Depuis près d'un quart de siècle, les lois sur les stupéfiants en Tunisie ont imposé de longues peines de prison pour des délits liées à la consommation ou possession de drogue, ce qui a eu pour résultat d’augmenter le nombre de détenus au sein des prisons tunisiennes. Les longues peines de prison sont cruelles, disproportionnées et contre-productives pour les usagers de stupéfiants à des fins récréatives. Les personnes condamnées pour usage ou possession de stupéfiants sortent de prison avec un casier judiciaire qui les empêche souvent d'obtenir un emploi et les expose à la stigmatisation sociale et au harcèlement de la police.

La loi n°92-52 relative aux stupéfiants (dénommée loi 52), adoptée en 1992, exige que les tribunaux imposent une peine minimale obligatoire d'un an de prison pour toute personne reconnue coupable d'utilisation et de possession d'une drogue illicite, notamment le cannabis. La loi impose une peine minimale de cinq ans de prison pour les récidivistes. Pour les deux infractions, les juges n’ont pas le pouvoir de réduire la peine à la lumière de circonstances atténuantes. Même dans les cas impliquant la possession d'un seul joint, les juges n’ont pas le pouvoir d'appliquer des peines alternatives à l'incarcération telles que des travaux d’intérêt général ou d'autres peines administratives.
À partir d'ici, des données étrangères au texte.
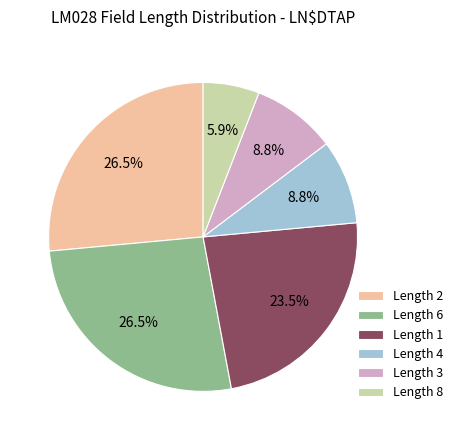

Combined, do Length 1 and Length 3 account for over 50%?

No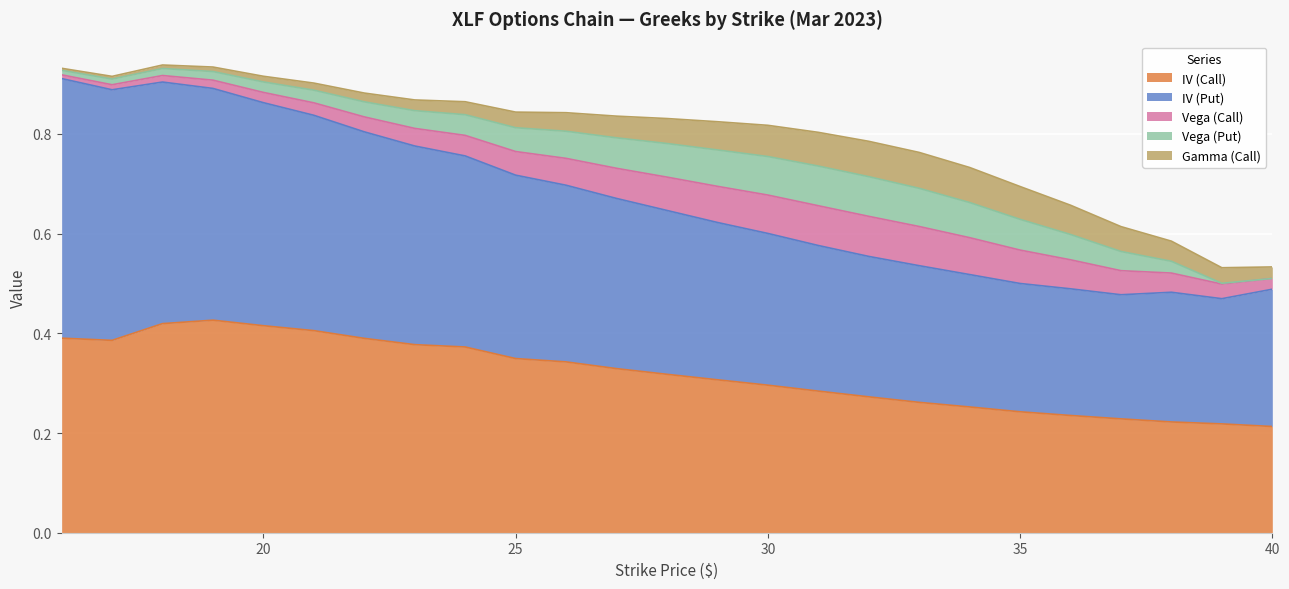

What is the difference between the second highest and second lowest values in the IV (Call) series?

0.2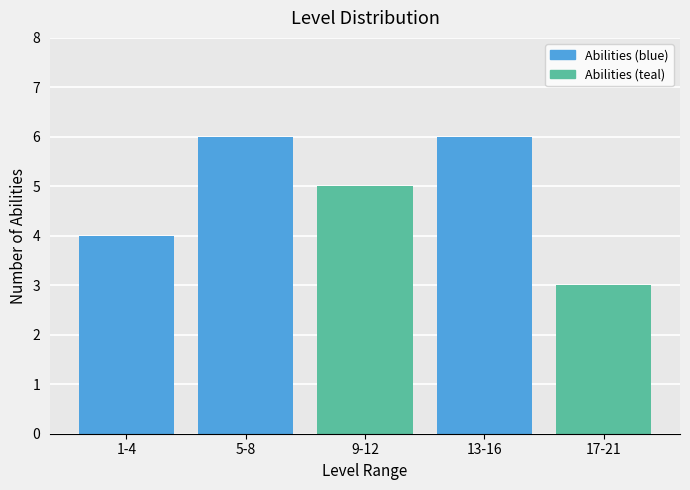

Reading left to right, extract all data points from this chart.

4	6	5	6	3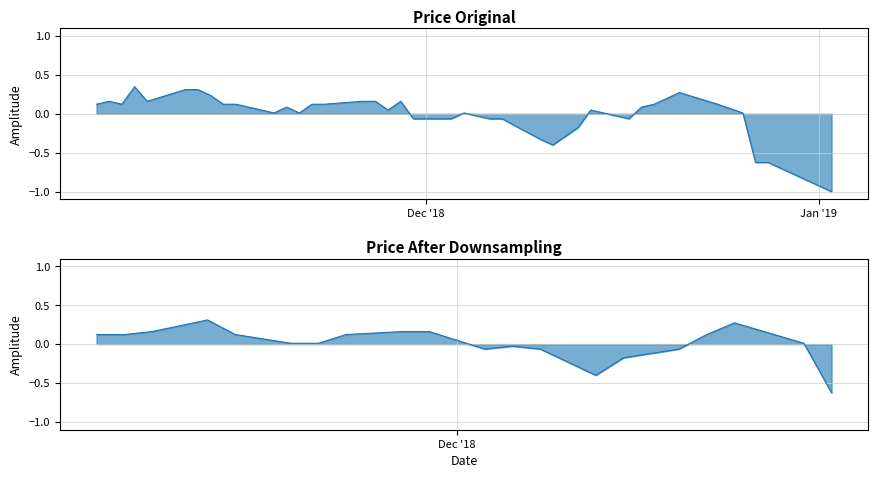

Count the number of data series in this chart.

1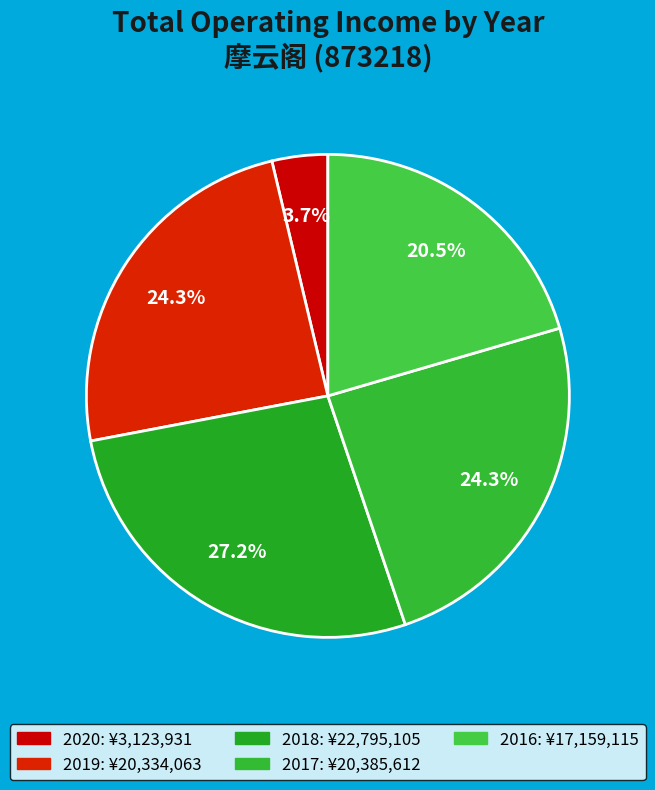

Count the number of slices in the pie.

5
En décembre 2015, 7 451 personnes ont fait l’objet de poursuites pour des infractions liées à la drogue dans les prisons de Tunisie, dont 7 306 hommes et 145 femmes, selon l'Administration générale des prisons et de la réhabilitation du ministère de la Justice. Environ 70% de ces personnes – soit environ 5 200 personnes – ont été reconnues coupables d'utilisation ou de possession de cannabis, connu en Tunisie sous le nom de « zatla ». Les infractions relatives aux drogues représentaient 28 % de la population carcérale totale de l'État.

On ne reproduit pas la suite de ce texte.